続く三日間のテストで、流子は徹底的に打ちのめされた。
流子のテストの平均点は驚きの55点。それまで平均が70点だったことを考えると、壁も壁、障害も障害、悔しいが下北沢は簡単には通してくれない。
平均点55点の生徒が、学年順位で10番台に入るのだから、今回のテストの鬼畜さが伝わってくるというもの。どこの駿台模試だよ!? とみんな嘆いた。
赤点補習だったが、赤点でない者も補習に参加した。
「それにしても、先輩、教えてくれてもいいじゃないですか」
流子は補習の合間合唱部の練習に参加し、先輩に文句を言った。
「わかんないの? だって、過去問が役に立たないんだよ」
「それはそう」
「平均55点って、70点のテストもあったんでしょ?」
「英語と数学。塾行ってたからなんとか」
「それ、すごいよ」
「得意の世界史がまさかの32点……ぽよぉぉ」
「ぽよぽよ、ぽよぽよぽよ(大丈夫、みんな一緒よ)」
「ぽ、ぽよぉ(せ、せんぱい)」
家に帰るとしょんぼりした実桜。かなり手痛い仕打ちを受けたらしい。悔しそうな顔でスヌーピーのクッションにパンチを繰り出している。
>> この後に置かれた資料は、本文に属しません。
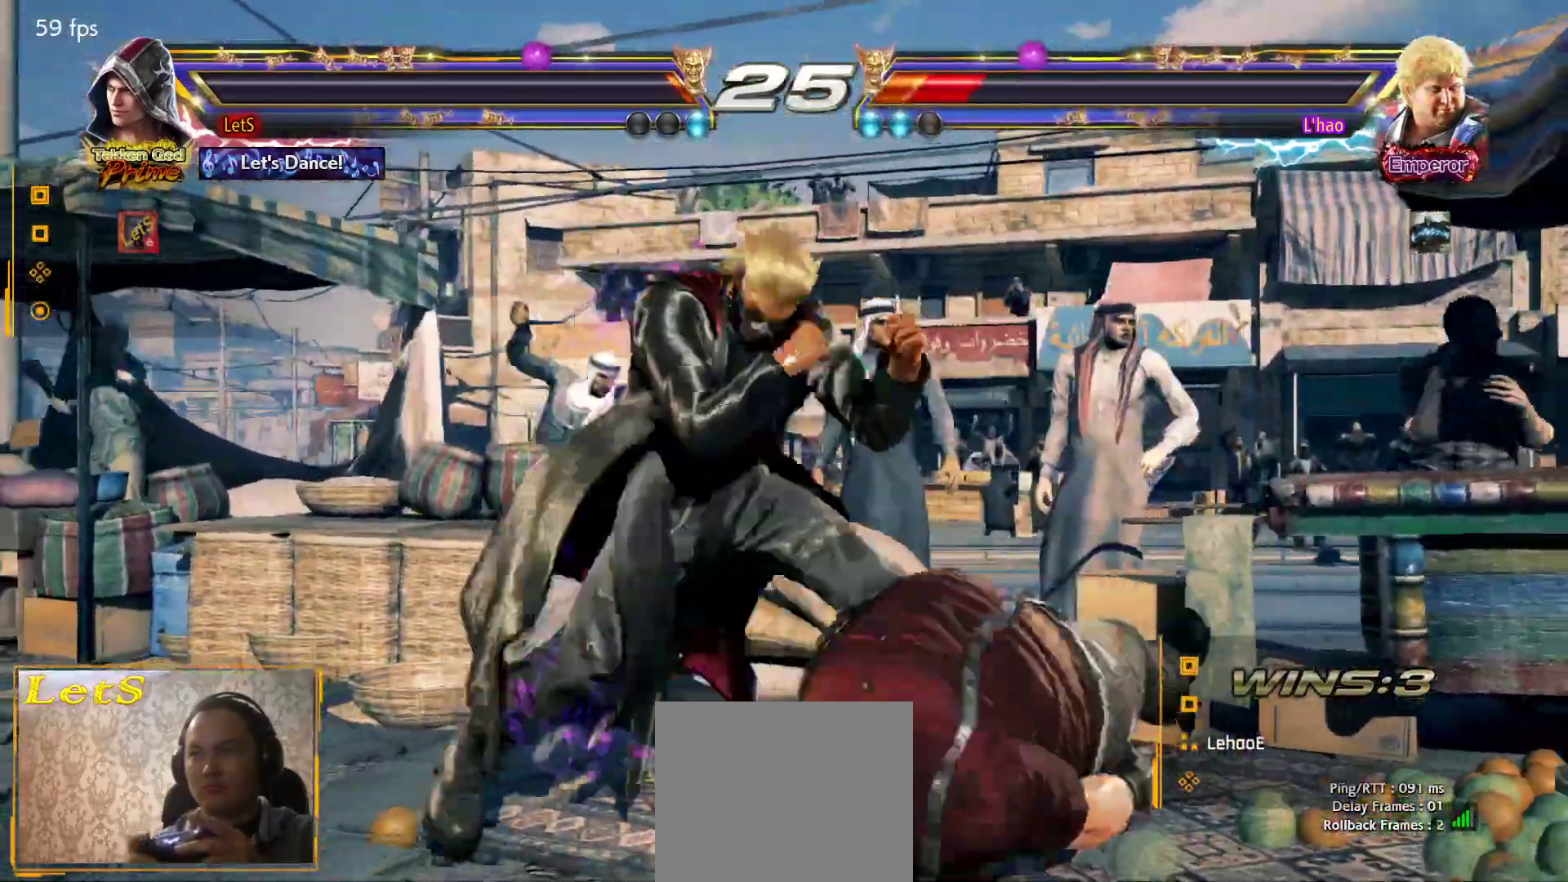
{"buttons": [], "left_stick": "center", "right_stick": "center", "events": [[33, "DPAD_DOWN", "down"], [133, "DPAD_DOWN", "up"]]}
順位が悪かったわけではないが、公立中学では(誇張でなく)100点しか取ったことのないような赤坂見附一年が平均5割のテストに臨むのだ。落差は著しく衝撃も大きい。
実桜はクッションに憤りをぶつけ終わると、勉強したのに6割しか取れなかったふがいなさを嘆き、しばらく本を読んでからソファでふて寝した。
ここ最近ずっと根詰めて勉強していたなと思った流子は、梅雨空の外の白い雲を眺めつつ、休みの両親と実桜を麻雀に誘った。
父親と母親は顔をほころばせ、実桜は腕をぶんぶん振ってストレス発散する気満々。
誰も自分が負けると思っていない家族麻雀が……始まるのであった。